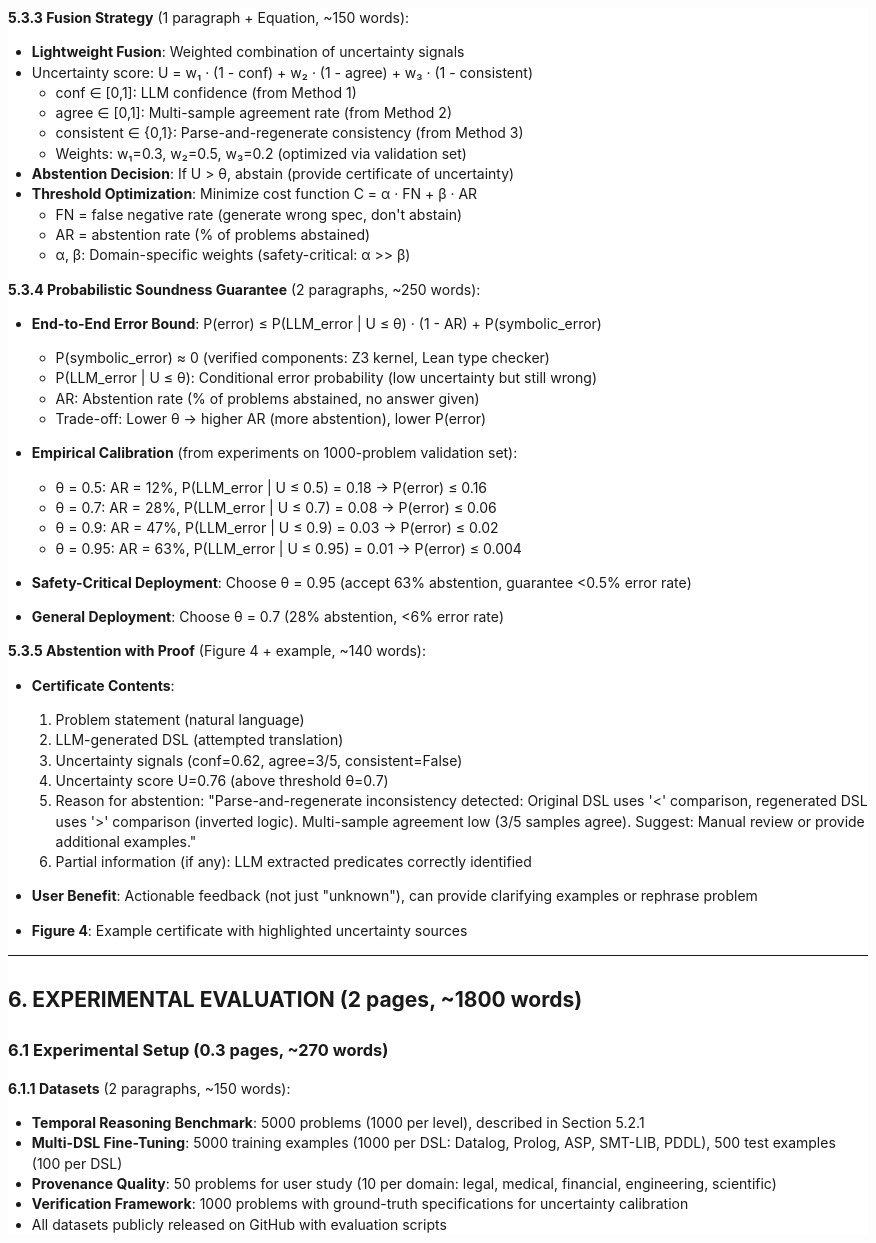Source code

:**5.3.3 Fusion Strategy** (1 paragraph + Equation, ~150 words):
- **Lightweight Fusion**: Weighted combination of uncertainty signals
- Uncertainty score: U = w₁ · (1 - conf) + w₂ · (1 - agree) + w₃ · (1 - consistent)
  - conf ∈ [0,1]: LLM confidence (from Method 1)
  - agree ∈ [0,1]: Multi-sample agreement rate (from Method 2)
  - consistent ∈ {0,1}: Parse-and-regenerate consistency (from Method 3)
  - Weights: w₁=0.3, w₂=0.5, w₃=0.2 (optimized via validation set)
- **Abstention Decision**: If U > θ, abstain (provide certificate of uncertainty)
- **Threshold Optimization**: Minimize cost function C = α · FN + β · AR
  - FN = false negative rate (generate wrong spec, don't abstain)
  - AR = abstention rate (% of problems abstained)
  - α, β: Domain-specific weights (safety-critical: α >> β)

**5.3.4 Probabilistic Soundness Guarantee** (2 paragraphs, ~250 words):
- **End-to-End Error Bound**: P(error) ≤ P(LLM_error | U ≤ θ) · (1 - AR) + P(symbolic_error)
  - P(symbolic_error) ≈ 0 (verified components: Z3 kernel, Lean type checker)
  - P(LLM_error | U ≤ θ): Conditional error probability (low uncertainty but still wrong)
  - AR: Abstention rate (% of problems abstained, no answer given)
  - Trade-off: Lower θ → higher AR (more abstention), lower P(error)

- **Empirical Calibration** (from experiments on 1000-problem validation set):
  - θ = 0.5: AR = 12%, P(LLM_error | U ≤ 0.5) = 0.18 → P(error) ≤ 0.16
  - θ = 0.7: AR = 28%, P(LLM_error | U ≤ 0.7) = 0.08 → P(error) ≤ 0.06
  - θ = 0.9: AR = 47%, P(LLM_error | U ≤ 0.9) = 0.03 → P(error) ≤ 0.02
  - θ = 0.95: AR = 63%, P(LLM_error | U ≤ 0.95) = 0.01 → P(error) ≤ 0.004

- **Safety-Critical Deployment**: Choose θ = 0.95 (accept 63% abstention, guarantee <0.5% error rate)
- **General Deployment**: Choose θ = 0.7 (28% abstention, <6% error rate)

**5.3.5 Abstention with Proof** (Figure 4 + example, ~140 words):
- **Certificate Contents**:
  1. Problem statement (natural language)
  2. LLM-generated DSL (attempted translation)
  3. Uncertainty signals (conf=0.62, agree=3/5, consistent=False)
  4. Uncertainty score U=0.76 (above threshold θ=0.7)
  5. Reason for abstention: "Parse-and-regenerate inconsistency detected: Original DSL uses '<' comparison, regenerated DSL uses '>' comparison (inverted logic). Multi-sample agreement low (3/5 samples agree). Suggest: Manual review or provide additional examples."
  6. Partial information (if any): LLM extracted predicates correctly identified

- **User Benefit**: Actionable feedback (not just "unknown"), can provide clarifying examples or rephrase problem
- **Figure 4**: Example certificate with highlighted uncertainty sources

---

## 6. EXPERIMENTAL EVALUATION (2 pages, ~1800 words)

### 6.1 Experimental Setup (0.3 pages, ~270 words)

**6.1.1 Datasets** (2 paragraphs, ~150 words):
- **Temporal Reasoning Benchmark**: 5000 problems (1000 per level), described in Section 5.2.1
- **Multi-DSL Fine-Tuning**: 5000 training examples (1000 per DSL: Datalog, Prolog, ASP, SMT-LIB, PDDL), 500 test examples (100 per DSL)
- **Provenance Quality**: 50 problems for user study (10 per domain: legal, medical, financial, engineering, scientific)
- **Verification Framework**: 1000 problems with ground-truth specifications for uncertainty calibration
- All datasets publicly released on GitHub with evaluation scripts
********
» TASK
Render the entries above as a JSON list of strings with one string per line. Skip blank lines and leave out the pictures.

» WRITTEN SOLUTION
[
  "Source code",
  ":**5.3.3 Fusion Strategy** (1 paragraph + Equation, ~150 words):",
  "- **Lightweight Fusion**: Weighted combination of uncertainty signals",
  "- Uncertainty score: U = w₁ · (1 - conf) + w₂ · (1 - agree) + w₃ · (1 - consistent)",
  "  - conf ∈ [0,1]: LLM confidence (from Method 1)",
  "  - agree ∈ [0,1]: Multi-sample agreement rate (from Method 2)",
  "  - consistent ∈ {0,1}: Parse-and-regenerate consistency (from Method 3)",
  "  - Weights: w₁=0.3, w₂=0.5, w₃=0.2 (optimized via validation set)",
  "- **Abstention Decision**: If U > θ, abstain (provide certificate of uncertainty)",
  "- **Threshold Optimization**: Minimize cost function C = α · FN + β · AR",
  "  - FN = false negative rate (generate wrong spec, don't abstain)",
  "  - AR = abstention rate (% of problems abstained)",
  "  - α, β: Domain-specific weights (safety-critical: α >> β)",
  "**5.3.4 Probabilistic Soundness Guarantee** (2 paragraphs, ~250 words):",
  "- **End-to-End Error Bound**: P(error) ≤ P(LLM_error | U ≤ θ) · (1 - AR) + P(symbolic_error)",
  "  - P(symbolic_error) ≈ 0 (verified components: Z3 kernel, Lean type checker)",
  "  - P(LLM_error | U ≤ θ): Conditional error probability (low uncertainty but still wrong)",
  "  - AR: Abstention rate (% of problems abstained, no answer given)",
  "  - Trade-off: Lower θ → higher AR (more abstention), lower P(error)",
  "- **Empirical Calibration** (from experiments on 1000-problem validation set):",
  "  - θ = 0.5: AR = 12%, P(LLM_error | U ≤ 0.5) = 0.18 → P(error) ≤ 0.16",
  "  - θ = 0.7: AR = 28%, P(LLM_error | U ≤ 0.7) = 0.08 → P(error) ≤ 0.06",
  "  - θ = 0.9: AR = 47%, P(LLM_error | U ≤ 0.9) = 0.03 → P(error) ≤ 0.02",
  "  - θ = 0.95: AR = 63%, P(LLM_error | U ≤ 0.95) = 0.01 → P(error) ≤ 0.004",
  "- **Safety-Critical Deployment**: Choose θ = 0.95 (accept 63% abstention, guarantee <0.5% error rate)",
  "- **General Deployment**: Choose θ = 0.7 (28% abstention, <6% error rate)",
  "**5.3.5 Abstention with Proof** (Figure 4 + example, ~140 words):",
  "- **Certificate Contents**:",
  "  1. Problem statement (natural language)",
  "  2. LLM-generated DSL (attempted translation)",
  "  3. Uncertainty signals (conf=0.62, agree=3/5, consistent=False)",
  "  4. Uncertainty score U=0.76 (above threshold θ=0.7)",
  "  5. Reason for abstention: \"Parse-and-regenerate inconsistency detected: Original DSL uses '<' comparison, regenerated DSL uses '>' comparison (inverted logic). Multi-sample agreement low (3/5 samples agree). Suggest: Manual review or provide additional examples.\"",
  "  6. Partial information (if any): LLM extracted predicates correctly identified",
  "- **User Benefit**: Actionable feedback (not just \"unknown\"), can provide clarifying examples or rephrase problem",
  "- **Figure 4**: Example certificate with highlighted uncertainty sources",
  "---",
  "## 6. EXPERIMENTAL EVALUATION (2 pages, ~1800 words)",
  "### 6.1 Experimental Setup (0.3 pages, ~270 words)",
  "**6.1.1 Datasets** (2 paragraphs, ~150 words):",
  "- **Temporal Reasoning Benchmark**: 5000 problems (1000 per level), described in Section 5.2.1",
  "- **Multi-DSL Fine-Tuning**: 5000 training examples (1000 per DSL: Datalog, Prolog, ASP, SMT-LIB, PDDL), 500 test examples (100 per DSL)",
  "- **Provenance Quality**: 50 problems for user study (10 per domain: legal, medical, financial, engineering, scientific)",
  "- **Verification Framework**: 1000 problems with ground-truth specifications for uncertainty calibration",
  "- All datasets publicly released on GitHub with evaluation scripts"
]